After studying Shoemaker-Levy 9's (SL9) erratic orbit, Brian Marsden of the Central Bureau for Astronomical Telegrams sent a startling e-mail announcement: SL9 was going to collide with Jupiter in July of 1994. David Levy read the announcement and exclaimed to Carolyn Shoemaker, "Carolyn, our comet is gonna hit Jupiter!" Carolyn did not seem pleased at all that their comet was headed on a collision course. When her husband, Gene, read the same e-mail, he said, "I never thought I'd live to see this! We're going to see an impact!" The Earth was in for the show of the century.
Same Data, Different Viewpoints
The impending impact created quite a buzz among scientists. They debated whether SL9 was a comet or an asteroid, and they couldn't agree on whether the object would affect hefty Jupiter at all. "The Big Fizzle is coming!" said Paul Weissman in the journal Nature. He thought that the comet would fall apart before it ever collided with Jupiter's atmosphere. Astronomer Brian Marsden didn't think that scientists would see any evidence of the impact on Jupiter. So far, the planet hadn't suffered any visible damage from kilometer-sized comets striking it every few years. These disagreements among astronomers are not unusual. Often, scientists interpret the same data in a different way.

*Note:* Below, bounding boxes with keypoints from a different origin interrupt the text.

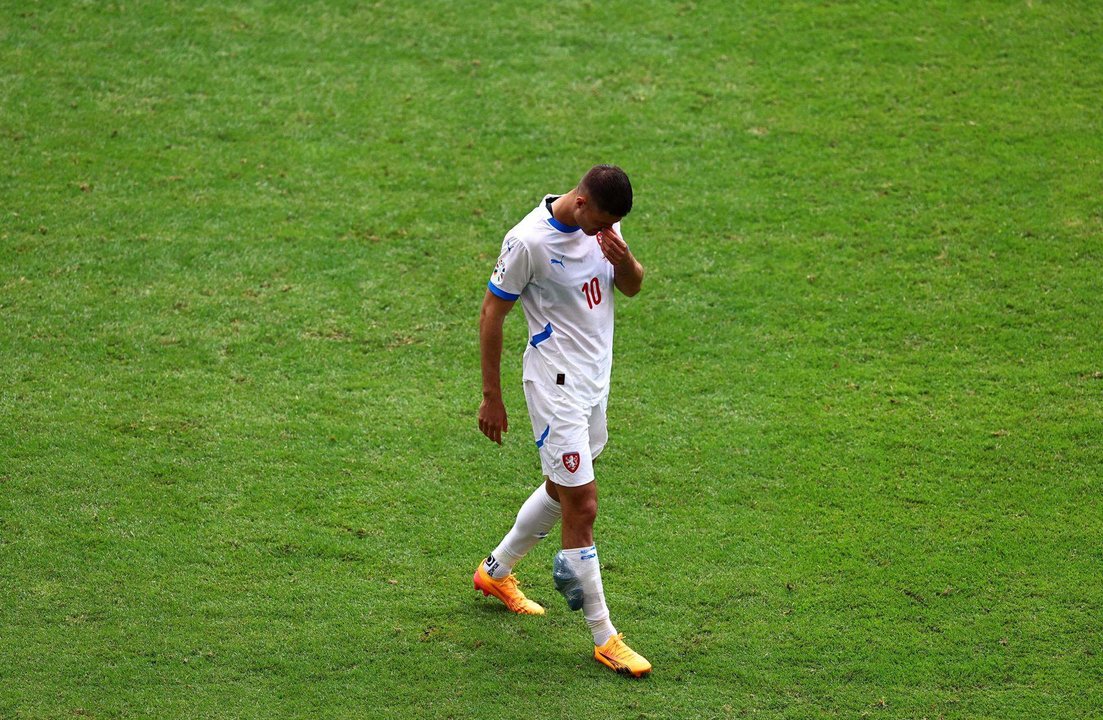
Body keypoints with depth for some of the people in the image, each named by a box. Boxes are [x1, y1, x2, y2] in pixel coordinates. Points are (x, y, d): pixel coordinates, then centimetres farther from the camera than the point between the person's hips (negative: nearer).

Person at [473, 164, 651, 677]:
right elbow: (491, 314, -13)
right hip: (557, 385, -8)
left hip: (596, 378, 8)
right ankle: (603, 639, 1)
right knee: (582, 507, -7)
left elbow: (632, 287, 12)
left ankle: (496, 571, 44)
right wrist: (491, 397, -10)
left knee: (561, 490, 22)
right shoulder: (529, 240, -22)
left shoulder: (602, 222, -1)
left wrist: (624, 261, -14)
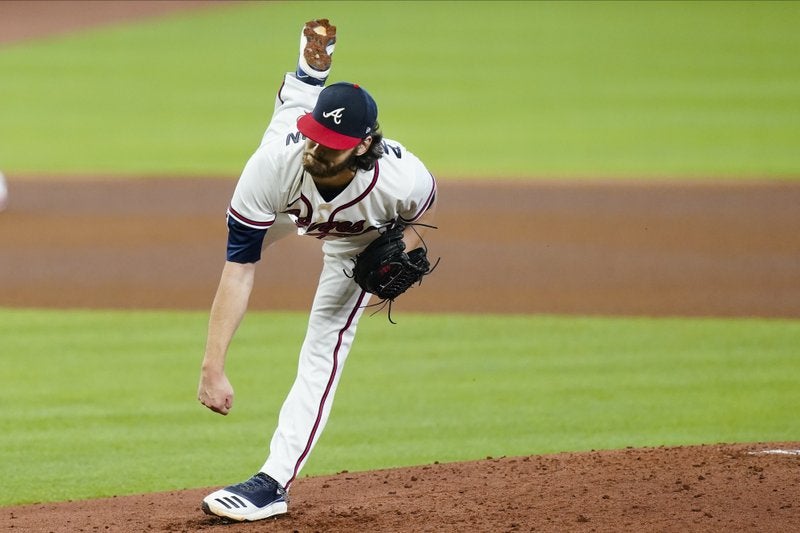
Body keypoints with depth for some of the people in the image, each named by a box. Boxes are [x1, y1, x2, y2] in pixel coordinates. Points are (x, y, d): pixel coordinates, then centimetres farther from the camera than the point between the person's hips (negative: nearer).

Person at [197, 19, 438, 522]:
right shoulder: (274, 164, -49)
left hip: (361, 238, -1)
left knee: (325, 348, -11)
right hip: (288, 206, 1)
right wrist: (213, 367, -49)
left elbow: (424, 202, -16)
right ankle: (312, 71, 64)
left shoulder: (402, 180, -47)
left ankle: (276, 481, -8)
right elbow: (239, 270, -45)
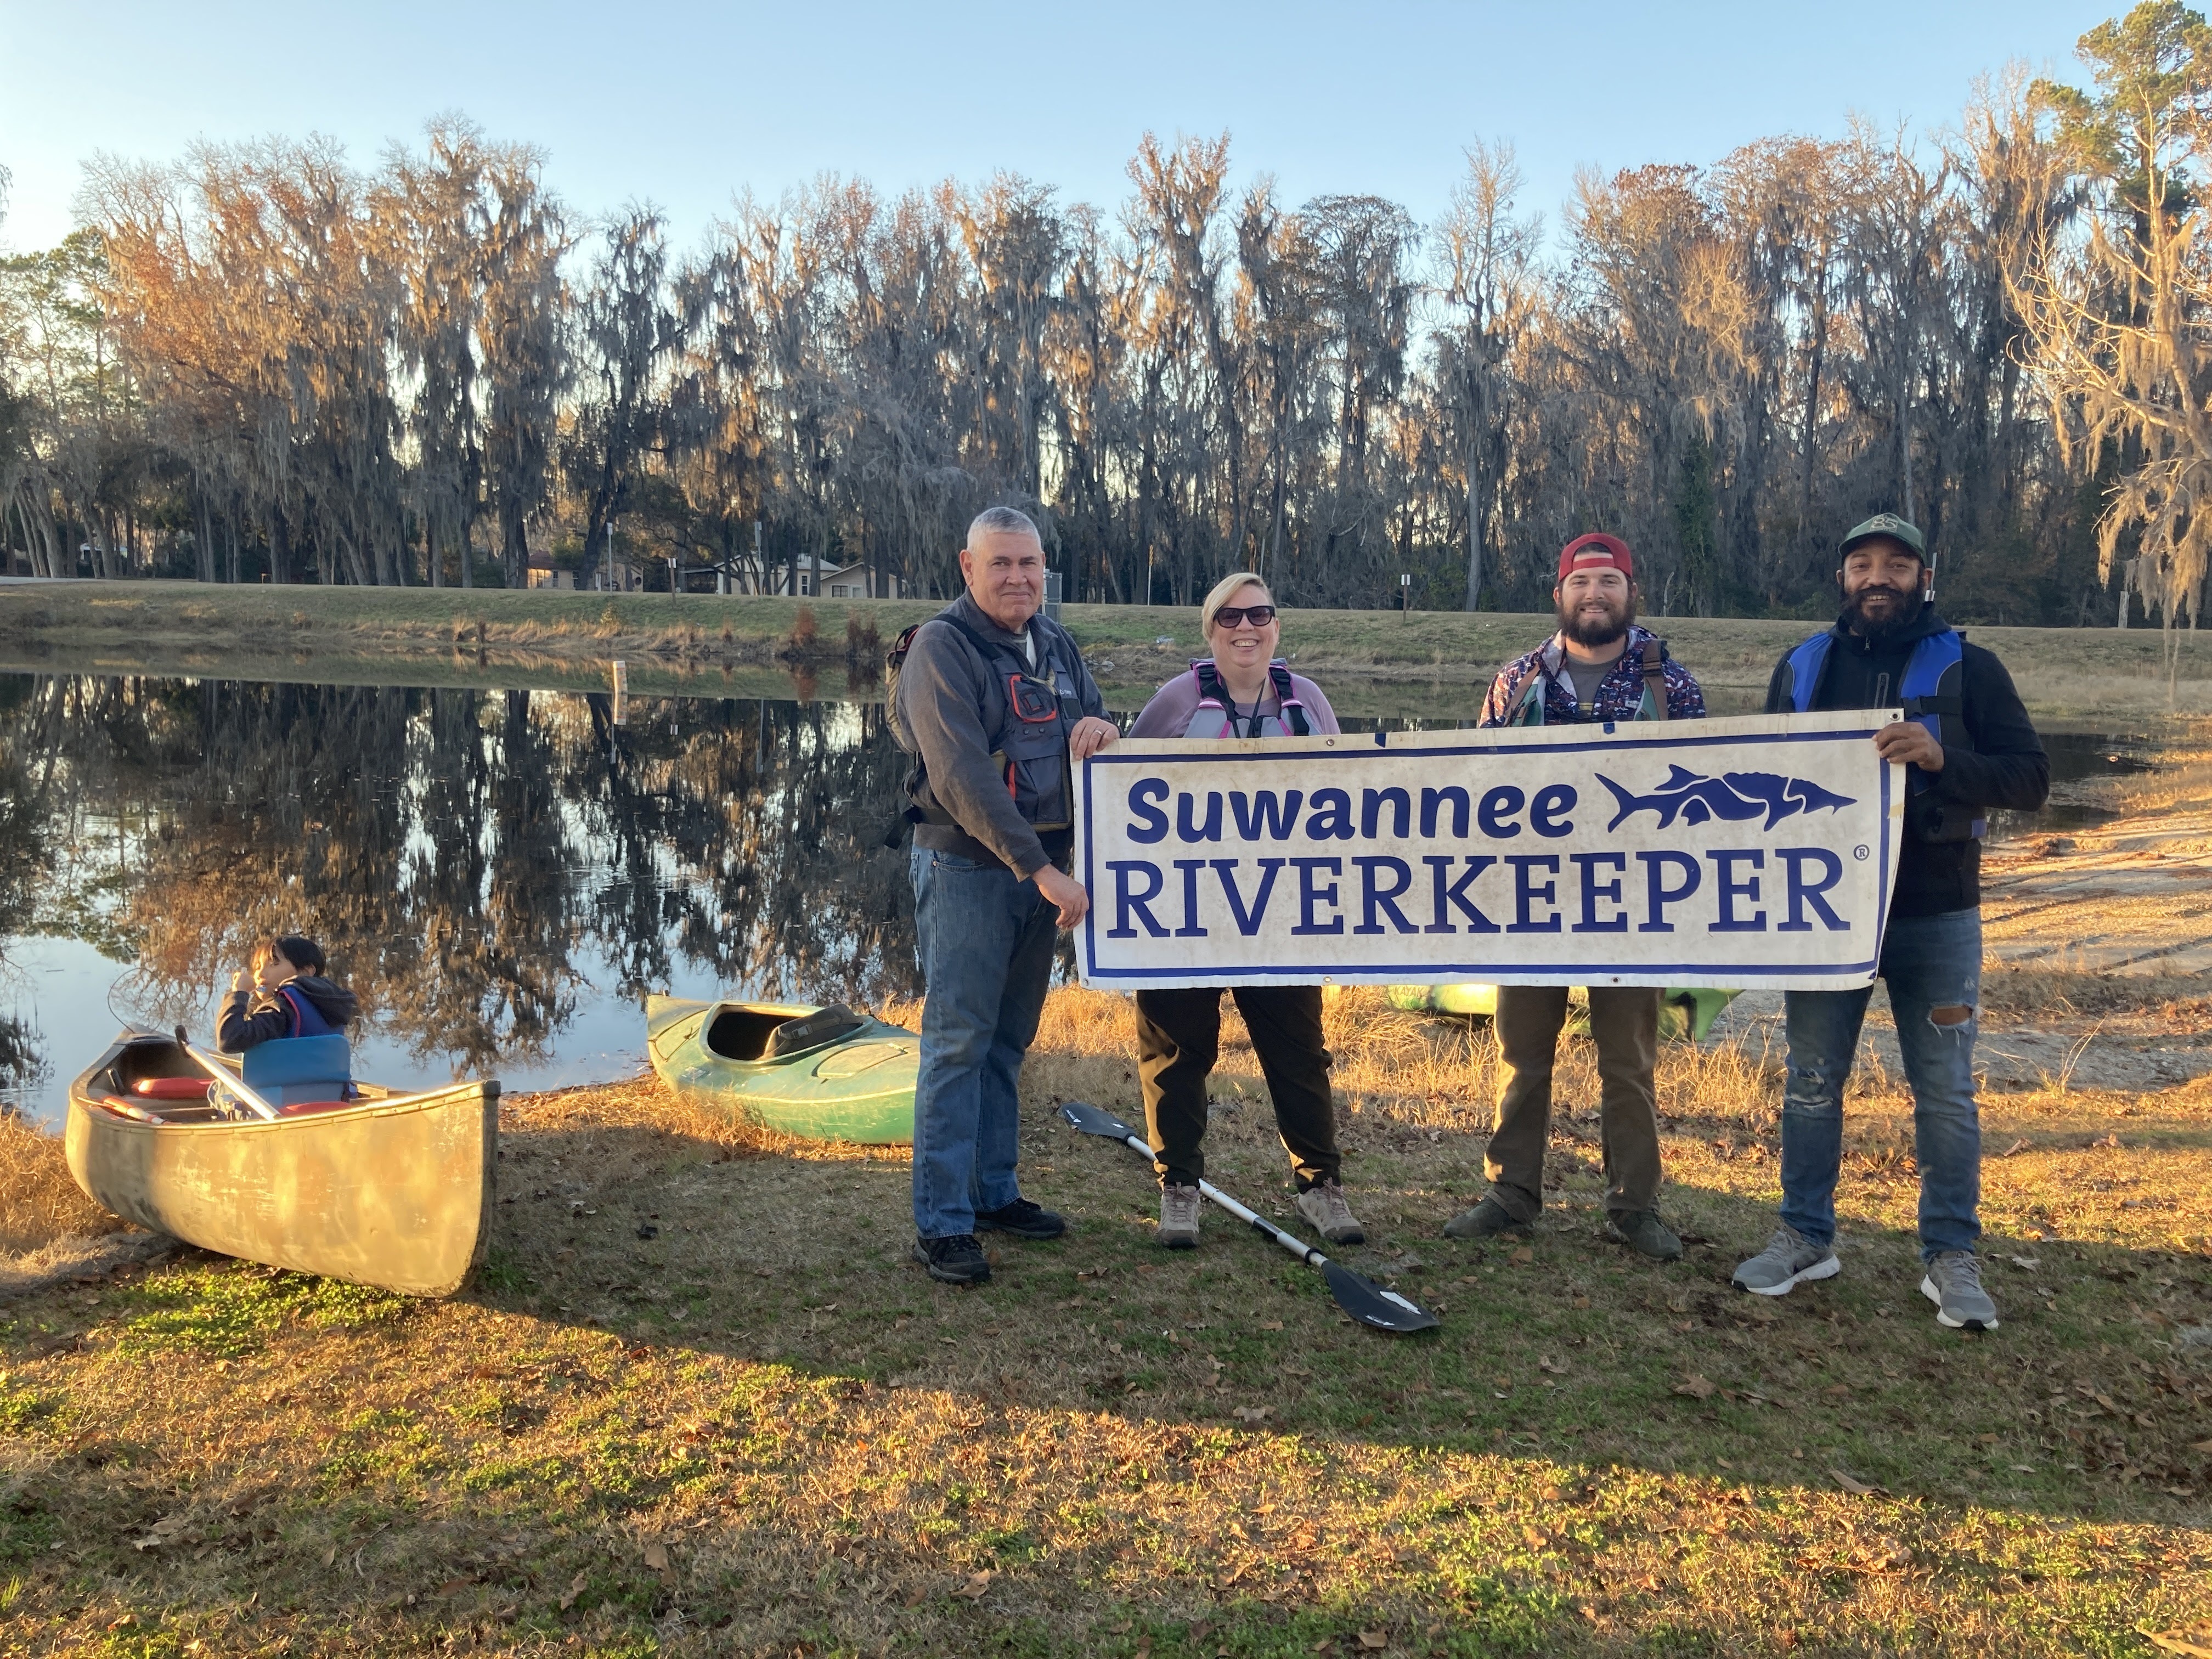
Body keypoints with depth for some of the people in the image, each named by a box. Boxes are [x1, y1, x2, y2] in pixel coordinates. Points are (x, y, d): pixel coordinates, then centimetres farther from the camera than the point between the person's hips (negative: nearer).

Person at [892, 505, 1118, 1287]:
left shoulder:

After fifteen months of anticipation, was it possible that SL9 would provide a spectacular show?
Words from a Scientist: Heidi Hammel -- Boom, Boom, Boom!
Shoemaker-Levy 9's (SL9) wreck with Jupiter created quite a show! Heidi Hammel, an astronomer from the Massachusetts Institute of Technology, realized that within a 20-hour span, three chunks of the comet were going to hit one after another in the same region of the planet, creating "one heck of a mess!"